Their method is based on the “semantic properties” of the image – groups of pixels that, when taken together, have meaning, forming the face of a person, for example, a dog, or some other recognizable object. The goal, Sankaranarayanan asserts, “is to estimate uncertainty in a way that involves groups of pixels that people can easily interpret.”
While a well-known method can provide a single image, making a “good guess” about what the actual image should be, the uncertainty of the image is often difficult to detect. The new paper argues that for real-world applications, uncertainty must be expressed in a way that makes sense to people who are not experts in machine learning. Instead of creating a single image, the authors have developed a method of creating multiple images – each of which can be correct. Also, they can set real limits on the range, or sub-range, and provide a reasonable guarantee that the real image is somewhere in between. A lower version may be given if the user is comfortable with, say, 90 percent certainty, and a lower version if the risk is acceptable.
The authors believe that their paper provides the first algorithm, designed for the production model, which can establish the uncertainty intervals associated with the meaning (defined in the abstract) of the image and come up with “quantificational certainty.” Although this is a very important event, Sankaranarayanan sees it as just a step towards reaching the “greater goal.” So far, we have been able to do this for simple things, such as restoring images of human or animal faces, but we want to extend this method in more complex areas, such as medical imaging, where our ‘quantity assurance’ would be very important. .”
Suppose the film, or radiograph, of the chest X-ray is distorted, he adds, “and you want to recreate the image.” When you are given several images, you want to know that the real image is within this range, so you don’t need anything complicated” – information that can reveal whether a patient has lung cancer or pneumonia.
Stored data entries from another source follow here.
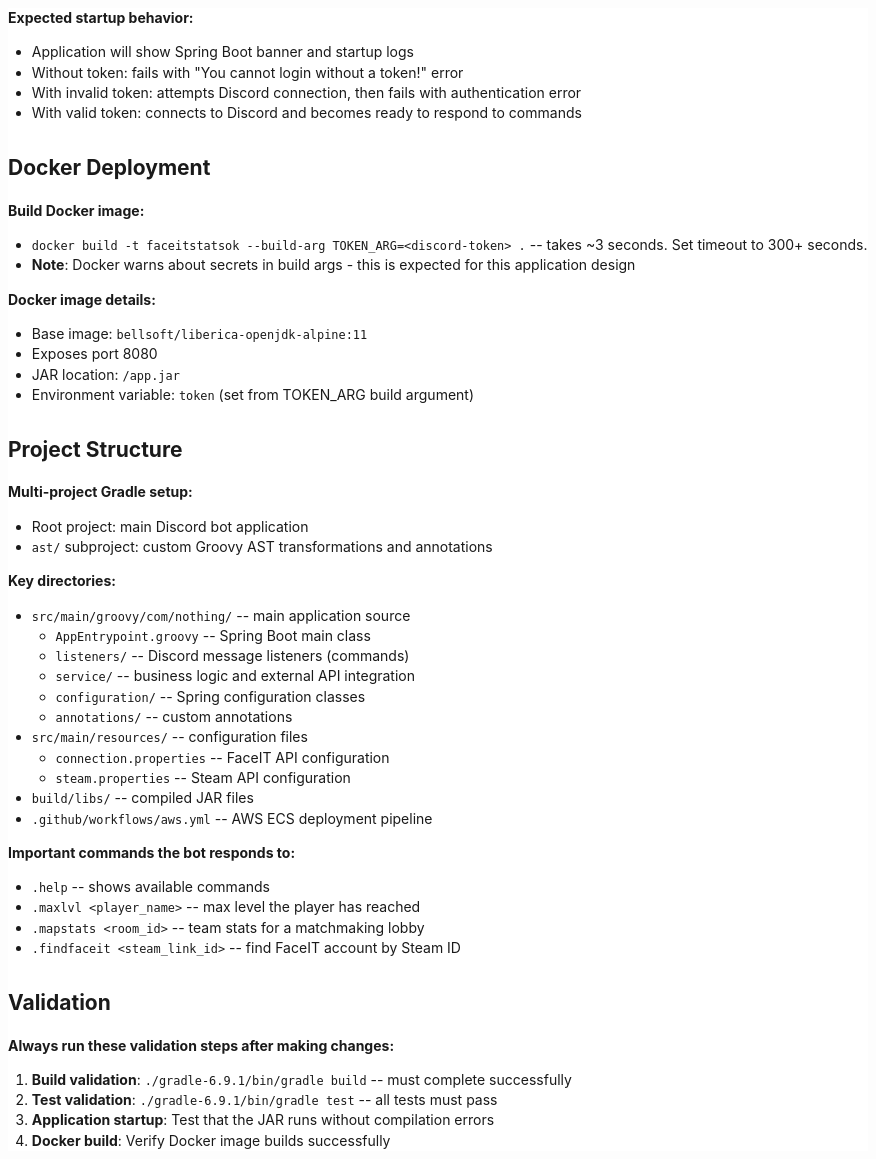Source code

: **Expected startup behavior:**
- Application will show Spring Boot banner and startup logs
- Without token: fails with "You cannot login without a token!" error
- With invalid token: attempts Discord connection, then fails with authentication error
- With valid token: connects to Discord and becomes ready to respond to commands

## Docker Deployment

**Build Docker image:**
- `docker build -t faceitstatsok --build-arg TOKEN_ARG=<discord-token> .` -- takes ~3 seconds. Set timeout to 300+ seconds.
- **Note**: Docker warns about secrets in build args - this is expected for this application design

**Docker image details:**
- Base image: `bellsoft/liberica-openjdk-alpine:11`
- Exposes port 8080
- JAR location: `/app.jar`
- Environment variable: `token` (set from TOKEN_ARG build argument)

## Project Structure

**Multi-project Gradle setup:**
- Root project: main Discord bot application
- `ast/` subproject: custom Groovy AST transformations and annotations

**Key directories:**
- `src/main/groovy/com/nothing/` -- main application source
  - `AppEntrypoint.groovy` -- Spring Boot main class
  - `listeners/` -- Discord message listeners (commands)
  - `service/` -- business logic and external API integration
  - `configuration/` -- Spring configuration classes
  - `annotations/` -- custom annotations
- `src/main/resources/` -- configuration files
  - `connection.properties` -- FaceIT API configuration
  - `steam.properties` -- Steam API configuration
- `build/libs/` -- compiled JAR files
- `.github/workflows/aws.yml` -- AWS ECS deployment pipeline

**Important commands the bot responds to:**
- `.help` -- shows available commands
- `.maxlvl <player_name>` -- max level the player has reached
- `.mapstats <room_id>` -- team stats for a matchmaking lobby
- `.findfaceit <steam_link_id>` -- find FaceIT account by Steam ID

## Validation

**Always run these validation steps after making changes:**
1. **Build validation**: `./gradle-6.9.1/bin/gradle build` -- must complete successfully
2. **Test validation**: `./gradle-6.9.1/bin/gradle test` -- all tests must pass
3. **Application startup**: Test that the JAR runs without compilation errors
4. **Docker build**: Verify Docker image builds successfully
In fact, Sankaranarayanan and his colleagues have already started working with radiologists to see if their pneumonia prediction system could be clinically useful.
Their work could also be important in the legal field, he says. “The image from a surveillance camera can be blurry, and you want to add to that. Examples of how to do that already exist, but it’s not easy to measure uncertainty. And you don’t want to make a life-or-death mistake.” The tools he and his friends are developing can help identify a guilty person and free an innocent person.
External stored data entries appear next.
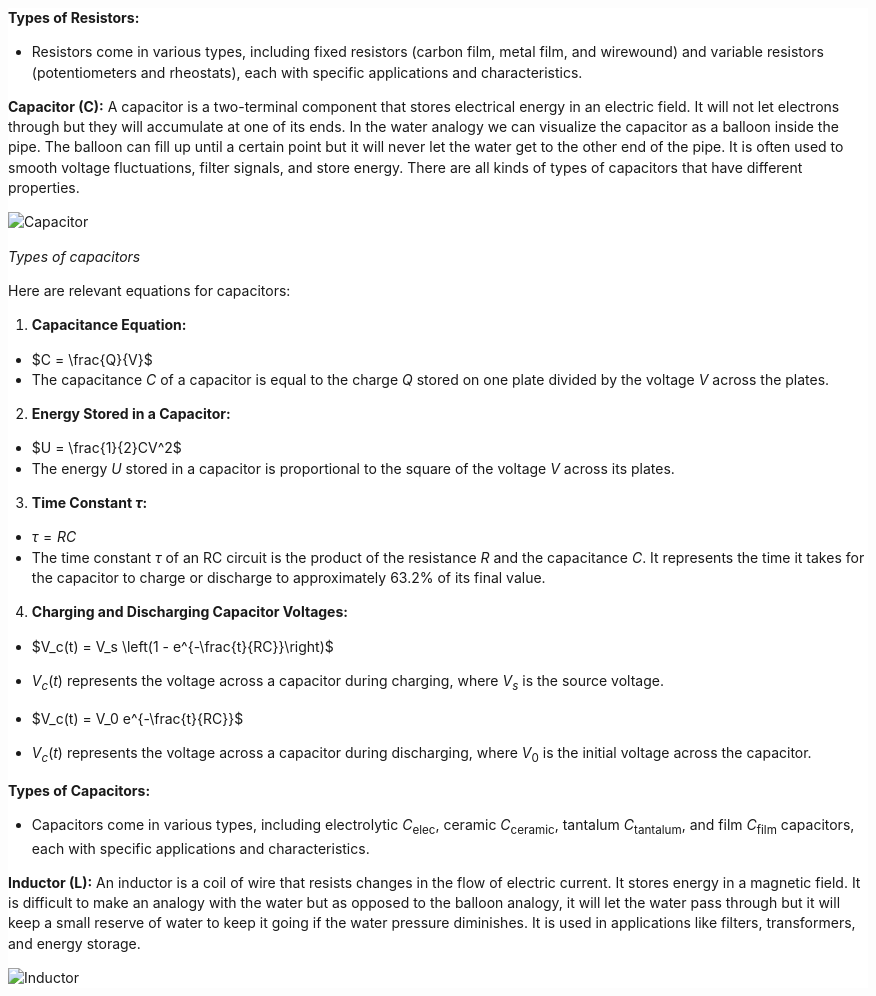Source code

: **Types of Resistors:**
- Resistors come in various types, including fixed resistors (carbon film, metal film, and wirewound) and variable resistors (potentiometers and rheostats), each with specific applications and characteristics.

**Capacitor (C):** A capacitor is a two-terminal component that stores electrical energy in an electric field. It will not let electrons through but they will accumulate at one of its ends. In the water analogy we can visualize the capacitor as a balloon inside the pipe. The balloon can fill up until a certain point but it will never let the water get to the other end of the pipe. It is often used to smooth voltage fluctuations, filter signals, and store energy. There are all kinds of types of capacitors that have different properties.

![Capacitor](assets/posts/2024-01-19-electronics-2/capacitor.webp "Capacitor")

*Types of capacitors*

Here are relevant equations for capacitors:

1. **Capacitance Equation:**
  - $C = \frac{Q}{V}$
  - The capacitance $C$ of a capacitor is equal to the charge $Q$ stored on one plate divided by the voltage $V$ across the plates.

2. **Energy Stored in a Capacitor:**
  - $U = \frac{1}{2}CV^2$
  - The energy $U$ stored in a capacitor is proportional to the square of the voltage $V$ across its plates.

3. **Time Constant $\tau$:**
  - $\tau = RC$
  - The time constant $\tau$ of an RC circuit is the product of the resistance $R$ and the capacitance $C$. It represents the time it takes for the capacitor to charge or discharge to approximately 63.2% of its final value.

4. **Charging and Discharging Capacitor Voltages:**
  - $V_c(t) = V_s \left(1 - e^{-\frac{t}{RC}}\right)$
  - $V_c(t)$ represents the voltage across a capacitor during charging, where $V_s$ is the source voltage.

  - $V_c(t) = V_0 e^{-\frac{t}{RC}}$
  - $V_c(t)$ represents the voltage across a capacitor during discharging, where $V_0$ is the initial voltage across the capacitor.

**Types of Capacitors:**
- Capacitors come in various types, including electrolytic $C_{\text{elec}}$, ceramic $C_{\text{ceramic}}$, tantalum $C_{\text{tantalum}}$, and film $C_{\text{film}}$ capacitors, each with specific applications and characteristics.

**Inductor (L):** An inductor is a coil of wire that resists changes in the flow of electric current. It stores energy in a magnetic field. It is difficult to make an analogy with the water but as opposed to the balloon analogy, it will let the water pass through but it will keep a small reserve of water to keep it going if the water pressure diminishes. It is used in applications like filters, transformers, and energy storage.

![Inductor](assets/posts/2024-01-19-electronics-2/inductor.webp "Inductor")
Much of what we do and much of what is happening in the world around us is questionable, writes Sankaranarayanan. Therefore, a better understanding of that doubt can help us in many ways. One reason is that it can tell us a lot about things we don’t know.
Angelopoulos was supported by the National Science Foundation. Bates was supported by the Foundations of Data Science Institute and the Simons Institute. Romano was supported by the Israel Science Foundation and a Career Advancement Fellowship from the Technion. Sankaranarayanan and Isola’s research for this project was supported by the US Air Force Research Laboratory and the US Air Force Artificial Intelligence Accelerator and was carried out under Cooperative Agreement Number FA8750-19-2-1000. MIT SuperCloud and Lincoln Laboratory Supercomputing Center also provided the computer. resources that contributed to the results reported in this work.